At worst, you may, at some future point, feel foolish. And if so, so what?

On the other hand, you may, through the suspension of reason, leave yourself with an attitude that allows the mystery to manifest. Being actually open-minded, unlike all those who claim to be, but are no such thing.

Reality is there to be experienced direct. One may always choose not to do this, and use reason, instead.
Most people do. It is normal. But it is, as you might say advanced, to live life like a crow, inside its day, not just looking-at, but being its life.

The crap life you lead, or a life of wonder, every moment, even after material death.

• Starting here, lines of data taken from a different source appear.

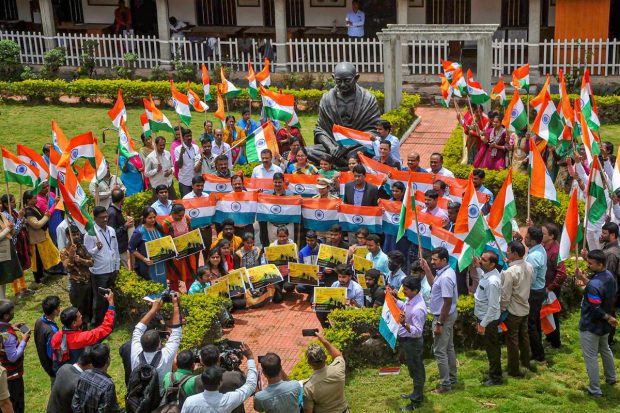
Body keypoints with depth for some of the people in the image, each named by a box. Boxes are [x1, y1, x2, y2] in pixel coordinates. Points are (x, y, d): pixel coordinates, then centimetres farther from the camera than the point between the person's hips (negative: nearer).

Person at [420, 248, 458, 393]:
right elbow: (434, 285, 21)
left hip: (443, 317, -11)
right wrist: (426, 269, 10)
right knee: (449, 348, 20)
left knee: (440, 351, -2)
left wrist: (439, 324, -23)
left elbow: (447, 302, -27)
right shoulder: (445, 272, 4)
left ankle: (445, 384, 5)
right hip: (448, 315, 11)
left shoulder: (445, 277, -27)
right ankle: (452, 378, 32)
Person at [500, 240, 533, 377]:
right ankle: (525, 362, 38)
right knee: (524, 336, 23)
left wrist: (502, 309, -8)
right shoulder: (529, 267, -4)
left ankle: (514, 370, 13)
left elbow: (505, 294, -23)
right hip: (525, 308, 7)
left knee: (512, 340, 5)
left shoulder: (510, 272, -26)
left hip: (513, 311, -7)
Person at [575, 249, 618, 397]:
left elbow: (595, 309, -31)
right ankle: (611, 378, 47)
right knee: (605, 349, 29)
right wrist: (583, 279, 3)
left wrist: (609, 318, -15)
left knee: (590, 357, 5)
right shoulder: (609, 275, -5)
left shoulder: (594, 284, -33)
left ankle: (595, 390, 13)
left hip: (590, 326, -9)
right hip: (603, 325, 9)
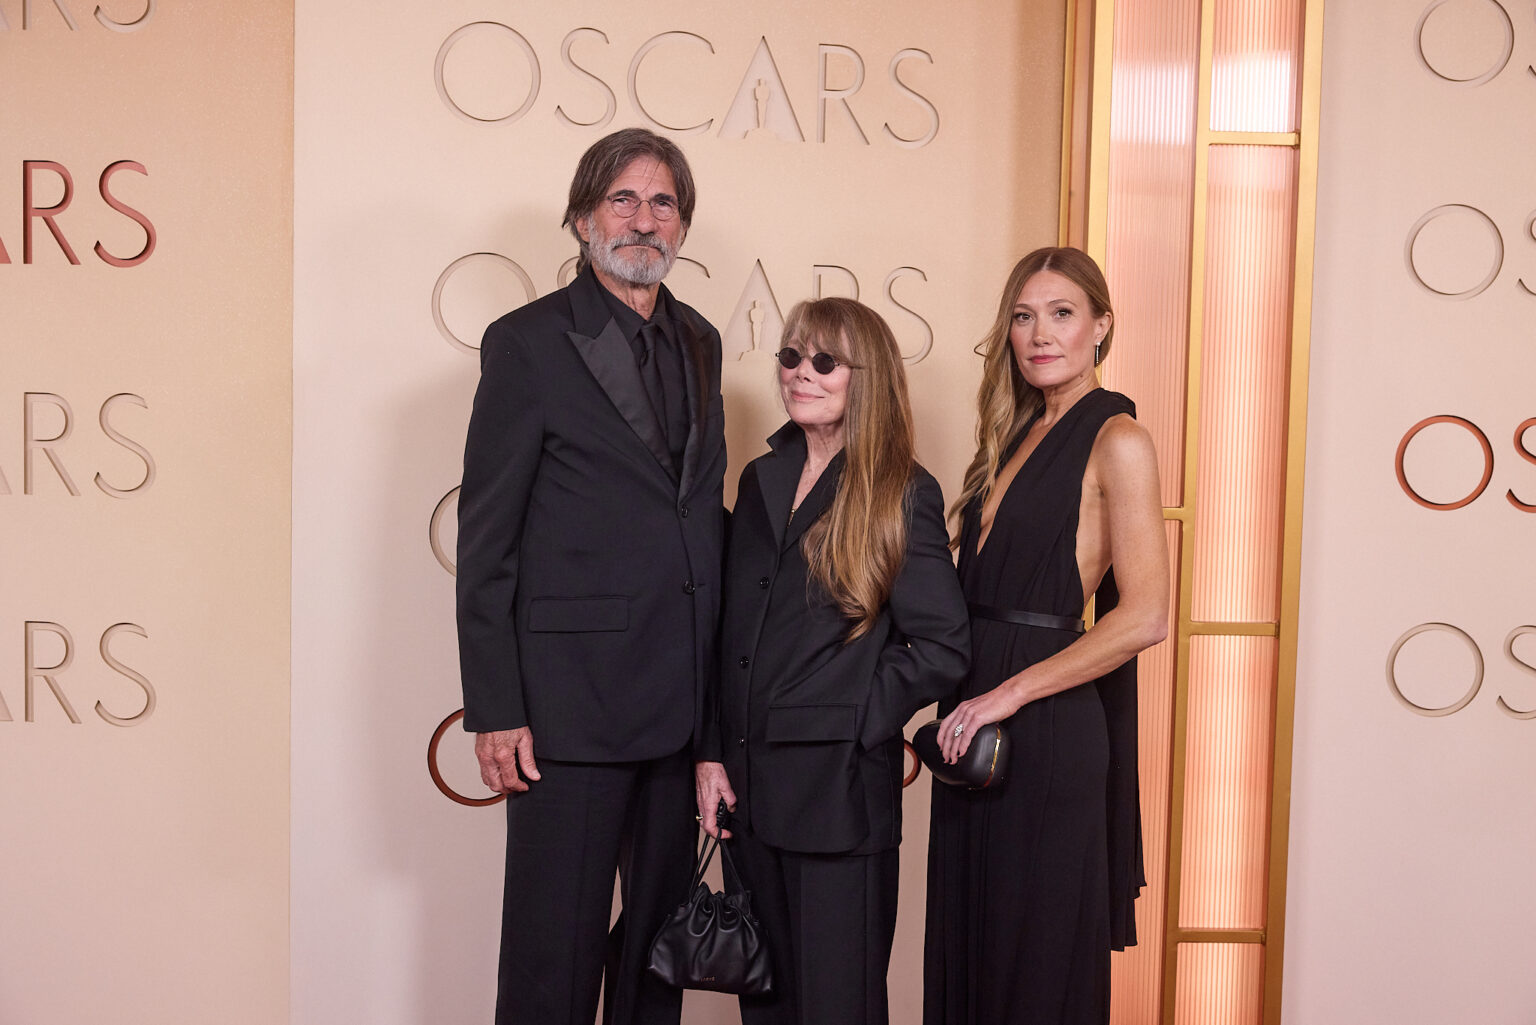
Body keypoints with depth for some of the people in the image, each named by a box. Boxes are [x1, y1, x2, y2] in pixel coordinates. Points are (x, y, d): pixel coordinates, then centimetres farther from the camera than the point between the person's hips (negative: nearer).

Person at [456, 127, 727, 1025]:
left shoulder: (699, 342, 12)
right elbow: (487, 539, -7)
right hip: (573, 696, -5)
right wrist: (495, 711, -11)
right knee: (556, 948, 3)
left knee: (663, 926, 16)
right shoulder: (528, 343, -5)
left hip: (686, 693, 6)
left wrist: (722, 676, 11)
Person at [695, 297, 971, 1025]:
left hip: (839, 793, -5)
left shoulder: (903, 496, -7)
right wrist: (711, 752, 5)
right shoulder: (763, 480, 10)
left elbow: (943, 646, -10)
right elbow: (729, 633, 10)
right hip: (750, 788, 6)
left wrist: (856, 720, -10)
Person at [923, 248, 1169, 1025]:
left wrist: (1011, 692, -16)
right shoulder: (1016, 436, 14)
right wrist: (961, 701, 5)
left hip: (1050, 729, -7)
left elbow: (1144, 618, -17)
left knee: (1039, 962, 6)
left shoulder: (1116, 439, -9)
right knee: (968, 944, 15)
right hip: (977, 727, 7)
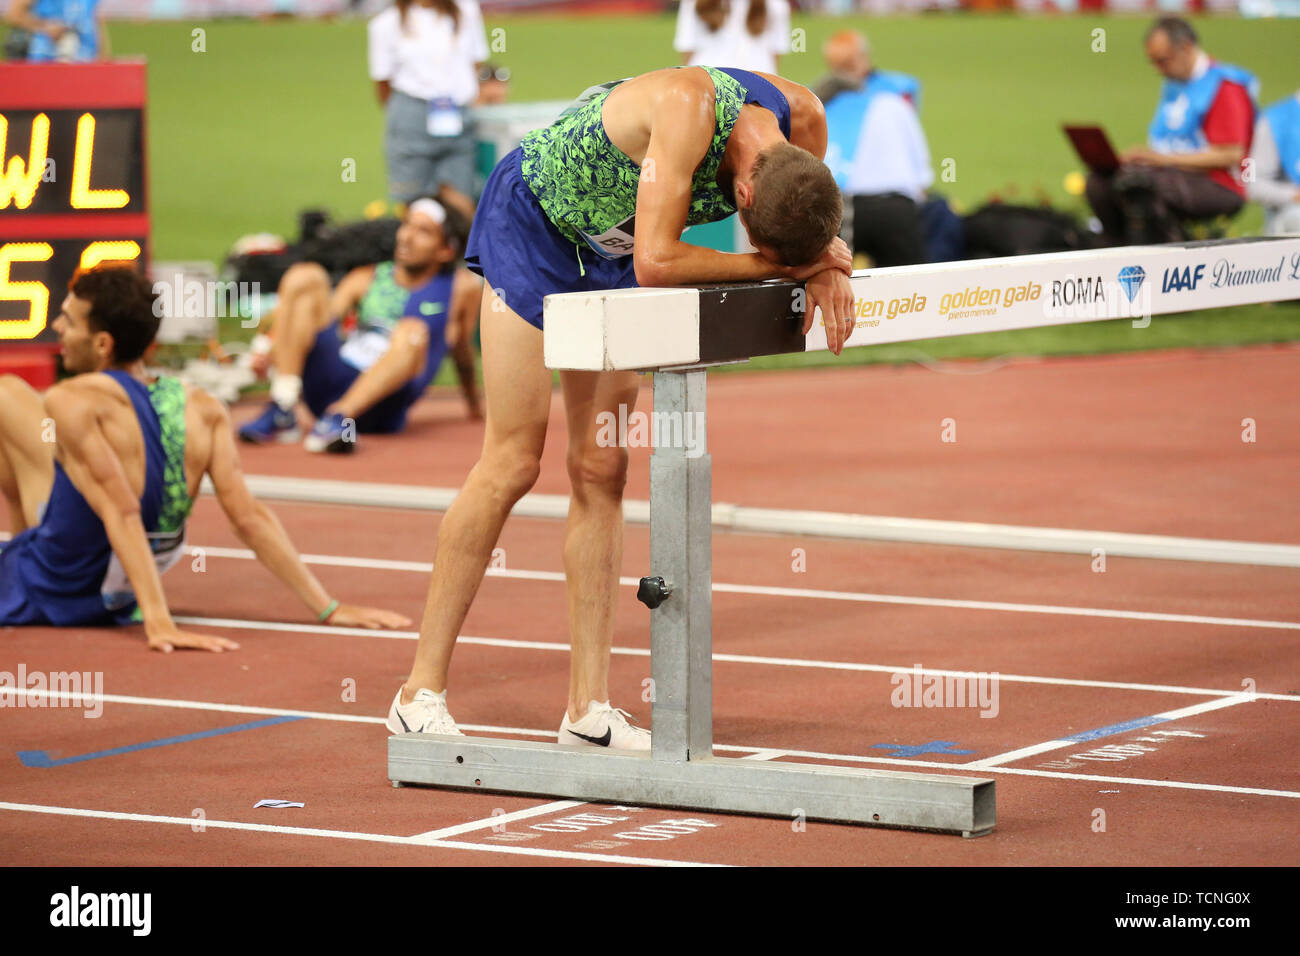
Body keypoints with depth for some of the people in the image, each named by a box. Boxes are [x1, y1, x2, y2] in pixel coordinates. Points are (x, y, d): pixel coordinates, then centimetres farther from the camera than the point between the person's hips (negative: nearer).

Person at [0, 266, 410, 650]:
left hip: (44, 594, -6)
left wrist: (159, 622, -37)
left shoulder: (71, 402, -22)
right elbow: (249, 517, -13)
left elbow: (121, 513, -31)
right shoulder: (202, 410, -7)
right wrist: (327, 608, -12)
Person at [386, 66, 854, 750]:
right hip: (532, 220, -6)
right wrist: (780, 265, -32)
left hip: (608, 249, 6)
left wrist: (824, 265, -20)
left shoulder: (801, 119, -17)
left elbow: (817, 227, 3)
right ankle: (420, 696, -2)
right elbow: (656, 262, -40)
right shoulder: (690, 108, -38)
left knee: (600, 472, 1)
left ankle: (589, 707, 3)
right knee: (513, 463, -9)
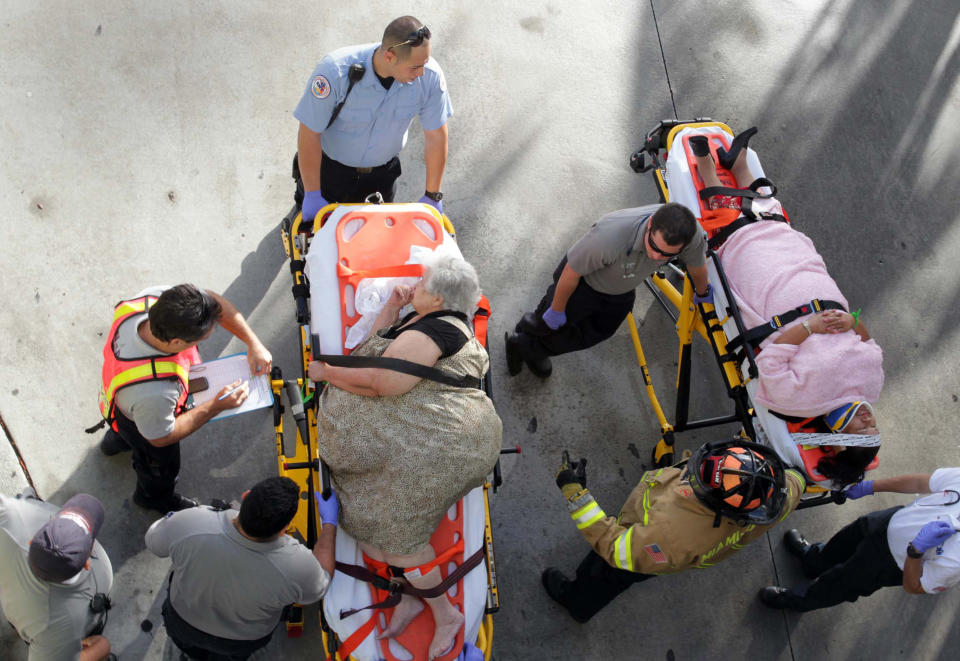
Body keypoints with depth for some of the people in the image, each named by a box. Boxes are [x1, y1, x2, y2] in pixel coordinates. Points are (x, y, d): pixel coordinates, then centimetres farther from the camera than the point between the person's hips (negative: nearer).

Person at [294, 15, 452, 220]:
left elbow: (436, 135, -15)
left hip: (384, 170, 3)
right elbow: (309, 133, -25)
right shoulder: (335, 71, -35)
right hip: (332, 166, -2)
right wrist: (312, 195, -20)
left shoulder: (430, 76, -27)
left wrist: (432, 196, -9)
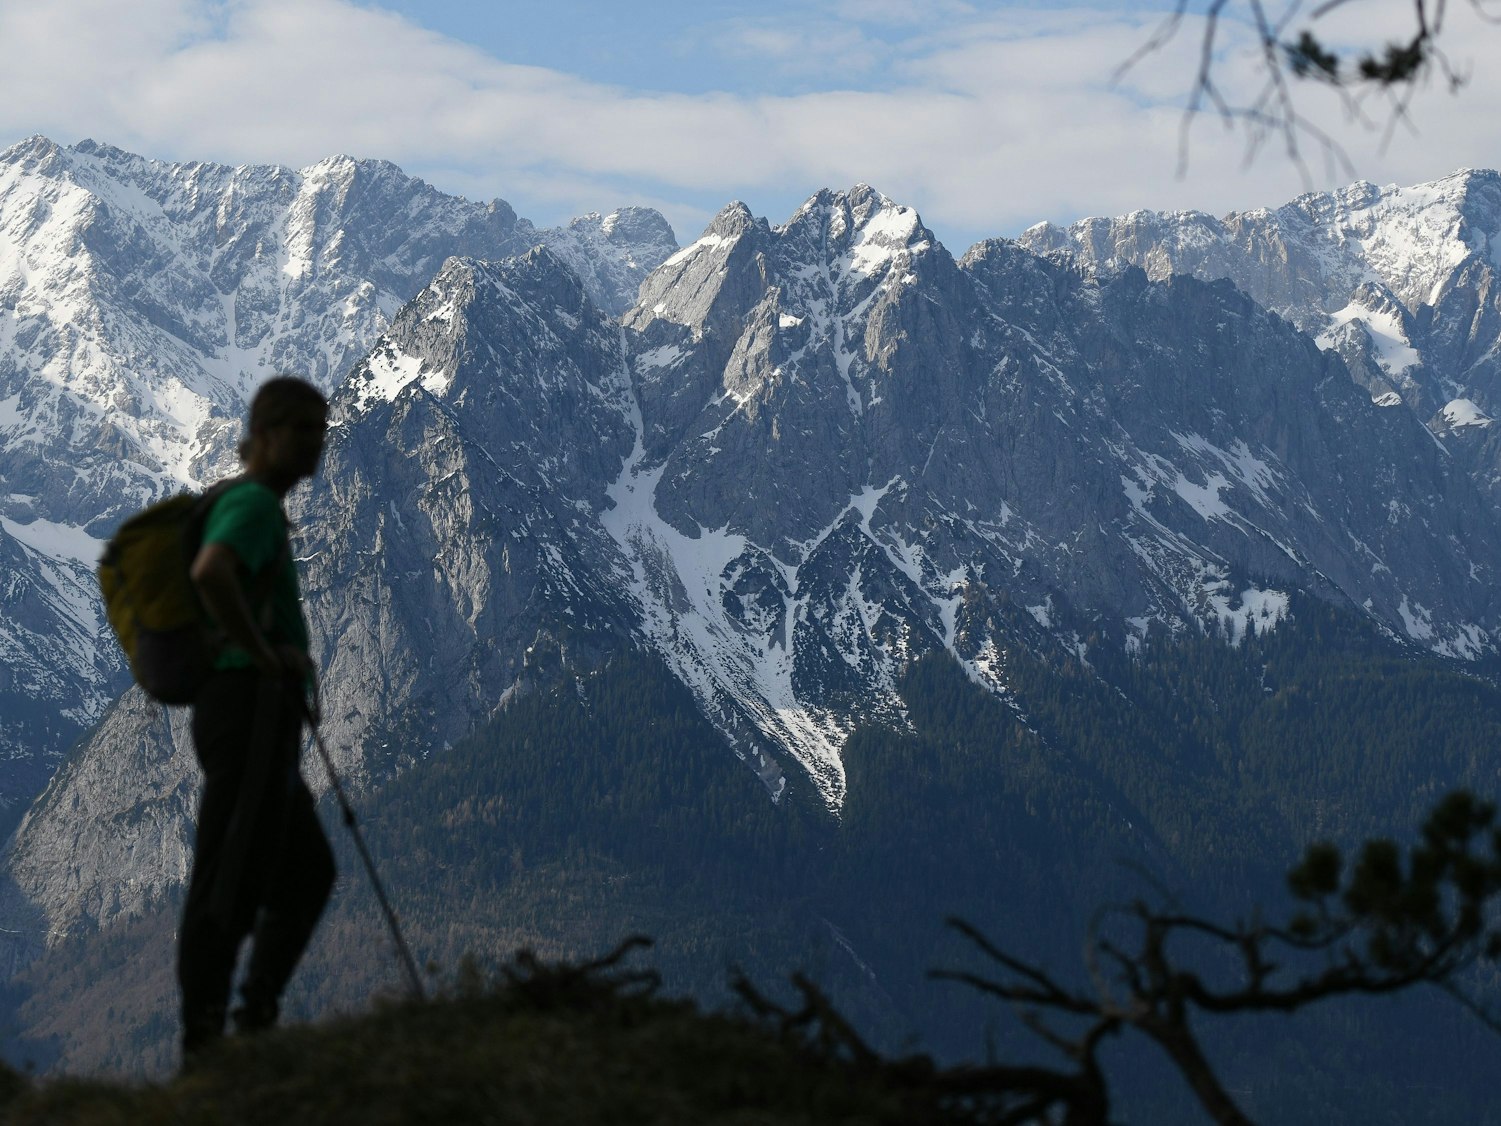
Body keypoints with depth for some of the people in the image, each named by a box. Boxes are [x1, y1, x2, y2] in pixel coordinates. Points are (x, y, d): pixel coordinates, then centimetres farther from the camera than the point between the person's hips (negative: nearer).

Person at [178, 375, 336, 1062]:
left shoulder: (253, 507, 24)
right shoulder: (253, 503, -8)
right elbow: (210, 573, -29)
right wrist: (266, 657, -20)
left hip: (259, 724, 11)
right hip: (252, 706, -11)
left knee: (309, 874, 17)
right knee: (230, 882, -11)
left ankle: (257, 1018, 17)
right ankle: (205, 1043, -12)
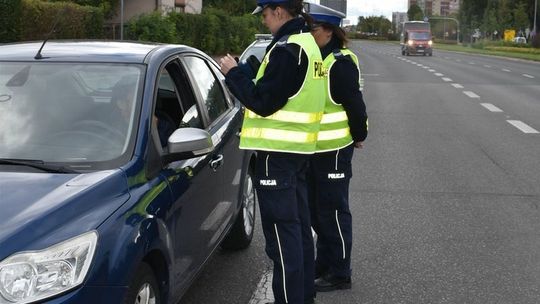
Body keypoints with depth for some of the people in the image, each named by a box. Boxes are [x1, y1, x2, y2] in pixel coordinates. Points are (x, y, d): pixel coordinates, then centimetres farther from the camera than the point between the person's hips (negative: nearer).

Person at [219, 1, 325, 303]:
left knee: (281, 228, -4)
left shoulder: (286, 48, -19)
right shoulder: (307, 43, 13)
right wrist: (243, 72, 10)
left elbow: (264, 102, -19)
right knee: (299, 224, 17)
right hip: (299, 147, 10)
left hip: (278, 152, -10)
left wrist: (234, 73, -8)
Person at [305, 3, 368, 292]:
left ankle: (339, 274, 10)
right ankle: (323, 265, 31)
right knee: (316, 210, 17)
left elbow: (354, 104, -16)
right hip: (313, 148, 9)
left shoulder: (340, 63, -17)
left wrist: (359, 135, -7)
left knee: (333, 211, -1)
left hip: (334, 150, -9)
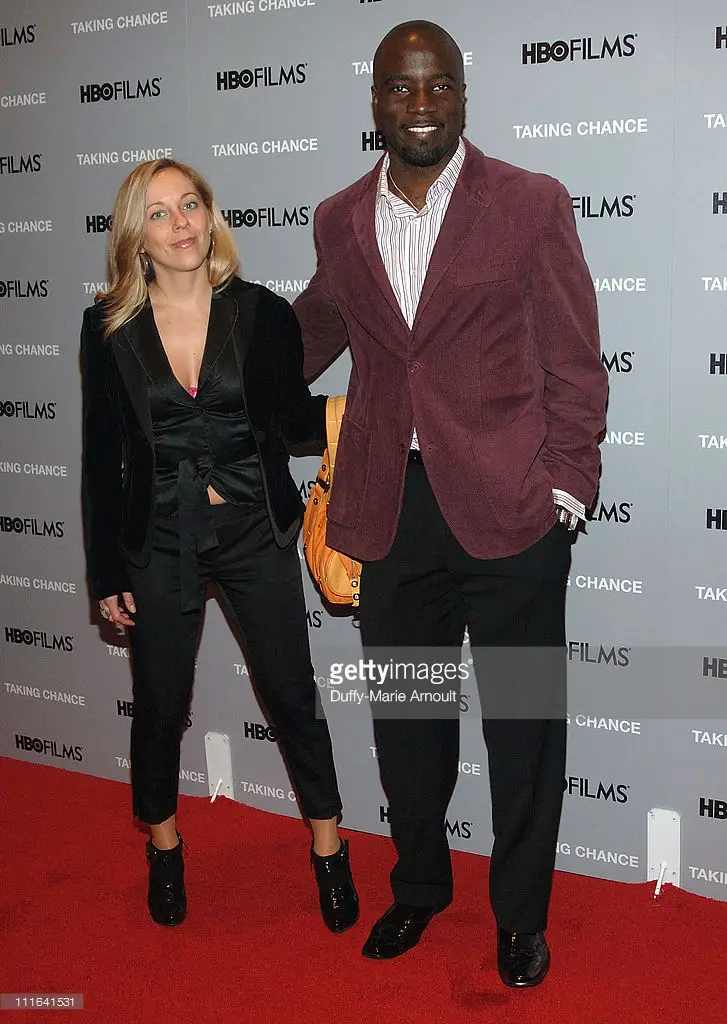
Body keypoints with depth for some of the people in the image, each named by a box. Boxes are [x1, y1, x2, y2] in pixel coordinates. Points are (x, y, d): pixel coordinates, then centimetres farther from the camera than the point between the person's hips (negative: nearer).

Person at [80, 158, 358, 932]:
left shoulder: (260, 313, -5)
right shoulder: (109, 329, -4)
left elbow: (295, 421, 3)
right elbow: (102, 458, 0)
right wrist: (105, 574, 1)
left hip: (254, 532, 0)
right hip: (158, 541, 1)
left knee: (291, 694, 8)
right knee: (159, 705, 13)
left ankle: (328, 849, 27)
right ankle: (163, 849, 37)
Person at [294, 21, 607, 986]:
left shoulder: (532, 203, -3)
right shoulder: (339, 219, 8)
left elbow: (575, 362, -3)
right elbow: (315, 330, 25)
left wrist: (565, 488, -8)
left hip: (509, 506, -3)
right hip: (392, 507, 3)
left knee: (523, 724, 8)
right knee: (405, 718, 15)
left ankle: (521, 913, 28)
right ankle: (419, 886, 38)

Re: The problem with rationalism
April 25, 2014, 07:14:58 AM
I kinda just figured that the cost of being wrong isn't typically as high as the cost of being wrong without preparing for the possibility of being wrong.  I'm a "rational" creature because I'm really not smart enough to be anything else.  I plod staidly through Data Points A-E to reach Reasonable Conclusion F; others leap there intuitively without the intervening steps.  To the extent that I have any real virtue, it's that I remember, so at least I can keep track of the shit I need to keep shuffling along.

Re: The problem with rationalism
April 25, 2014, 04:31:10 PM
That made me smile while considering.
I'd never seen intellectuals as not very smart. Only that something rather important in them was missing.
Dunning Kruger has me almost completely overlooking my own intelligence, while focusing almost entirely on my intuition.
Perspective is probably the most important thing of all. The thing that decides where to focus, and where not to.

Re: The problem with rationalism
April 25, 2014, 05:33:21 PM
I'm not sure there's as sharp a distinction between the two as you imply, as I'm suspicious that what we call "intuition" is often just a matter of a brain putting the pieces together so fast and so seamlessly that we precede from premise to conclusion without any conscious effort or awareness.

Re: The problem with rationalism
April 25, 2014, 05:40:06 PM
Well, whatever intuition is, it seems to rarely be wrong.
Intellect introduces too many choices and conditions, necessitating decisions, and the greater chance of the wrong one being made. It takes far, far longer to operate, too.
See it as vision, with the naked eye, and all that it can see, as opposed to hiding in a muddy trench, during an artillery barrage, peering at the hostile world through the blinkered sliver of view afforded by a mud-spattered periscope.


Re: The problem with rationalism
April 25, 2014, 06:08:18 PM
As you say, perspective is the key.  When you're down in the trenches, you're down in the trenches and there's no help for that but to attain a higher vantage point, a point from which the way forward becomes clear.  Intuition is the view from the top that makes everything clear at once.  But how to gain the vantage point?  One way is to go "over the top," and take the hill so to speak.  This is, in truth, the usual method, the blood and bone method of reason, observation and painfully won experience.  Another is to stand on the shoulders of giants.

It helps if you were born with wings.

Re: The problem with rationalism
April 25, 2014, 06:34:56 PM
I wasn't. A crow offered me his. I didn't argue, call him a fake, or feel any need to become his disciple.
Hehe, a bit of irony there :)

Re: The problem with rationalism
April 26, 2014, 03:56:41 AM
I kinda just figured that the cost of being wrong isn't typically as high as the cost of being wrong without preparing for the possibility of being wrong.  I'm a "rational" creature because I'm really not smart enough to be anything else.  I plod staidly through Data Points A-E to reach Reasonable Conclusion F; others leap there intuitively without the intervening steps.  To the extent that I have any real virtue, it's that I remember, so at least I can keep track of the shit I need to keep shuffling along.

Unfortunately that's also an imposed narrative.

It's important to note that the worst error by far is the false diagnosis or solution. It both allows the problem to continue and launches us in a tangential direction in the name of a fix.